Il saggio When not in Rome, don't do as the Romans do di Stefano Pelle, edito da Sage Publications, è stato presentato in India. Stefano Pelle opera nei mercati emergenti dal 1998, è dirigente di Perfetti per l'Asia meridionale, il medio oriente e l'Africa, ed è coniugato con una donna indiana. Hindustan Times oggi riporta un'intervista concessa dall'autore a Reuters. Vi offriamo qualche stralcio:
'What similarities do you see between India and Italy?
There are so many. The traffic, the chaos, the way of being smart and trying to jump lines. Then the mother of course. The family in general but the relationship with the mother more than the family. In Italy now youngsters stay in their parents' home longer because there is no first employment ... and this forces the attachment with the mother and the cult of the mother that is there in Italy. And of course same thing in India ... It's weird, the relationship with the parents is stronger than the relationship with the wife.
It's amazing how the food can be different in the different parts of Italy and so is the case in India ... Punjabi food in the north, the Hyderabadi biryani or then maybe the Malabari food of coastal Kerala. They are completely different. And it's the same thing in Italy. If you have a Sicilian pasta it's nothing to do with risotto Milanese or osso buco.
Then the fact that they are both peninsulas and then the political situation. The Congress Party in India has dominated the political scene for years and years. In Italy this was the case with the Democrazia Cristiana (Christian Democrats) which in the after-war period ... governed Italy for maybe 40 years.
What about the differences?
Tea against coffee!
What did you most and least like about doing business in India?
People are what I liked most about doing business. I loved first of all their brain ... Secondly they can be humble but they can be extremely aggressive depending on the situation.

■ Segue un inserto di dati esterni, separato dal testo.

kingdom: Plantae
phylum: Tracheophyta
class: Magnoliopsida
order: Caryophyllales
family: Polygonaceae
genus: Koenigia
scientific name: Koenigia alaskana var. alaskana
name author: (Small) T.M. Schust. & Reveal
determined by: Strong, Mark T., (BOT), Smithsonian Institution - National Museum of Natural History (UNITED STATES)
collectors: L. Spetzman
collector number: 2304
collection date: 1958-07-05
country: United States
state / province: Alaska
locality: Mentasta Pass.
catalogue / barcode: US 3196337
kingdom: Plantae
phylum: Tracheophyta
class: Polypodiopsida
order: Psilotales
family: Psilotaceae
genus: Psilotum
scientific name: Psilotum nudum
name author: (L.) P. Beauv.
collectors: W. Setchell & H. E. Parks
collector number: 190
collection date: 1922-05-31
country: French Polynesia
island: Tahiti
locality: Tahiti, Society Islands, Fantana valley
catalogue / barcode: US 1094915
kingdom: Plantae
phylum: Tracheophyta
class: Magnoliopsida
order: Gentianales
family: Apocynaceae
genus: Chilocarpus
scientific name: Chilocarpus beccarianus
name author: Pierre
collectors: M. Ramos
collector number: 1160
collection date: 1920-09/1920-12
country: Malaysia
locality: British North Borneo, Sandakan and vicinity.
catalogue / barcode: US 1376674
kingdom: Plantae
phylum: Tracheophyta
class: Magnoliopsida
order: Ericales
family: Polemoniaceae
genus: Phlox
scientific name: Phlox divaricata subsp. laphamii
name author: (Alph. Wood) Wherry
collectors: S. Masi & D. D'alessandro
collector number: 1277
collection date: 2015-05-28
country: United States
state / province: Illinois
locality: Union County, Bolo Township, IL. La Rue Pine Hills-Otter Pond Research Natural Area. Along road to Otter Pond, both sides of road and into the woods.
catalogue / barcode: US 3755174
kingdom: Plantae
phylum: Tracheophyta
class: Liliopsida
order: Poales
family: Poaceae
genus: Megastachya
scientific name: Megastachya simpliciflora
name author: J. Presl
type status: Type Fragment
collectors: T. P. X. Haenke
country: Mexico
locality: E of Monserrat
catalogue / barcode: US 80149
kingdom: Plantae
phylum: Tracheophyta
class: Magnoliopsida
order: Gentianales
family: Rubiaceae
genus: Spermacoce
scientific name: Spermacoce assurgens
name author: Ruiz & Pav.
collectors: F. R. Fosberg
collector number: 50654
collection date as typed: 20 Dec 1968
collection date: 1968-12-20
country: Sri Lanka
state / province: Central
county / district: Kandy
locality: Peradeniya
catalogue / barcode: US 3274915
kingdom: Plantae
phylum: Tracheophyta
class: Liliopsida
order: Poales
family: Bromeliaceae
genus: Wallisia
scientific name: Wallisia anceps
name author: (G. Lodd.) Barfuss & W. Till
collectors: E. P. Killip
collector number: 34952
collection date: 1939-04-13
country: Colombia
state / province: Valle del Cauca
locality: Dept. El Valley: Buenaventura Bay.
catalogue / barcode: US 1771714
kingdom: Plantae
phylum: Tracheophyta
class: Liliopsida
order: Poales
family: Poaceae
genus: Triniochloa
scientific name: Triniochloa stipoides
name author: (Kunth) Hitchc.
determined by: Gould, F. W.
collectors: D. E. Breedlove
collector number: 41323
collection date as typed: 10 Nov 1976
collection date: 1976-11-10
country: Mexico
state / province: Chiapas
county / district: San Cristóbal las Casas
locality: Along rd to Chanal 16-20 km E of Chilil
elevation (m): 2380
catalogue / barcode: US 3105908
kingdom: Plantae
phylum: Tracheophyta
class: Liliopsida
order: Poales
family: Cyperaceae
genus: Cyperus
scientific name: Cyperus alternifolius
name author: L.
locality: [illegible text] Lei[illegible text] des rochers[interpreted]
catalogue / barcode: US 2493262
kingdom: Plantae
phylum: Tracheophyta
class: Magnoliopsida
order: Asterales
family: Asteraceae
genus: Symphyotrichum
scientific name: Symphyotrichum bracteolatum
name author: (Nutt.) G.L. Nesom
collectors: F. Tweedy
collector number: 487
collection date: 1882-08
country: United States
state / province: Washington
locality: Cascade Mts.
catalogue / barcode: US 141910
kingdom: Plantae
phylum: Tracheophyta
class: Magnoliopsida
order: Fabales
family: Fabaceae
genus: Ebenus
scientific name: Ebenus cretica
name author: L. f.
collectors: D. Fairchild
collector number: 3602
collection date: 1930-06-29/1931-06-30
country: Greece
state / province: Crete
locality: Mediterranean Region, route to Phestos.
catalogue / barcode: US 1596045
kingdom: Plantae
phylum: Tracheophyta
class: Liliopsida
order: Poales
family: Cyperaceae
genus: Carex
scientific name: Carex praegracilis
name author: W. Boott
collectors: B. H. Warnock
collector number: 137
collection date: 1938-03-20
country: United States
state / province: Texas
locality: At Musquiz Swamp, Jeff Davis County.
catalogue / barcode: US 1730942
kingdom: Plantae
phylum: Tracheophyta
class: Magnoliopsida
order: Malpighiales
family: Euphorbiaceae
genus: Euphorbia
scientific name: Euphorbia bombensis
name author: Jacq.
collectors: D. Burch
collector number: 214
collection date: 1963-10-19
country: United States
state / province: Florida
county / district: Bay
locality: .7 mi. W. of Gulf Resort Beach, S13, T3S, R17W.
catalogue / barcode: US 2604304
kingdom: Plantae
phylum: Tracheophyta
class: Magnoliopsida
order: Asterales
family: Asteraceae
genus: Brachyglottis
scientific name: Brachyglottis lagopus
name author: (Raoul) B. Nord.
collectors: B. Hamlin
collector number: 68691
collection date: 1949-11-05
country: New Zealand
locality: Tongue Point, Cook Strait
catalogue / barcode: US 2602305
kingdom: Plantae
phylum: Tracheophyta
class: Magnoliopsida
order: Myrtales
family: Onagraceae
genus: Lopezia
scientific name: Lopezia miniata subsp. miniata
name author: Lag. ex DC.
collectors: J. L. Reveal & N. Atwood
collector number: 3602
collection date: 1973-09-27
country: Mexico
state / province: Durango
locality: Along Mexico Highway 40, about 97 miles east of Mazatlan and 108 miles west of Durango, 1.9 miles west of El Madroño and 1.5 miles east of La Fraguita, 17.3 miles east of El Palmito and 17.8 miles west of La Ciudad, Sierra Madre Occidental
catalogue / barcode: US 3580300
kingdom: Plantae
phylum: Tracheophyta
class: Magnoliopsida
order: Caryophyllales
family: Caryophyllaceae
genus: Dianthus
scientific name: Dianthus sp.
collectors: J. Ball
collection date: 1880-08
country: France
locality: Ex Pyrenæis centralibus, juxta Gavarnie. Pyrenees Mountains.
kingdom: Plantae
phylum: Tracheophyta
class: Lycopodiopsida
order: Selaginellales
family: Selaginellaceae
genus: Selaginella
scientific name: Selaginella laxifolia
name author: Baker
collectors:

What I notice is that normally they still have a little bit of respect for the colonial and the white skin ... whereas at times with their colleagues there can be really no mercy. If they have to climb up they can do anything to show they are the best and better. And the competitiveness - it's not a healthy kind of competition, at times it can even be nasty. But they are really smart people and really hard workers. I've never seen people working like 60 hours a week and no Saturday, no Sunday (off) - whenever is needed. It's really this dedication to work which I found extremely positive'.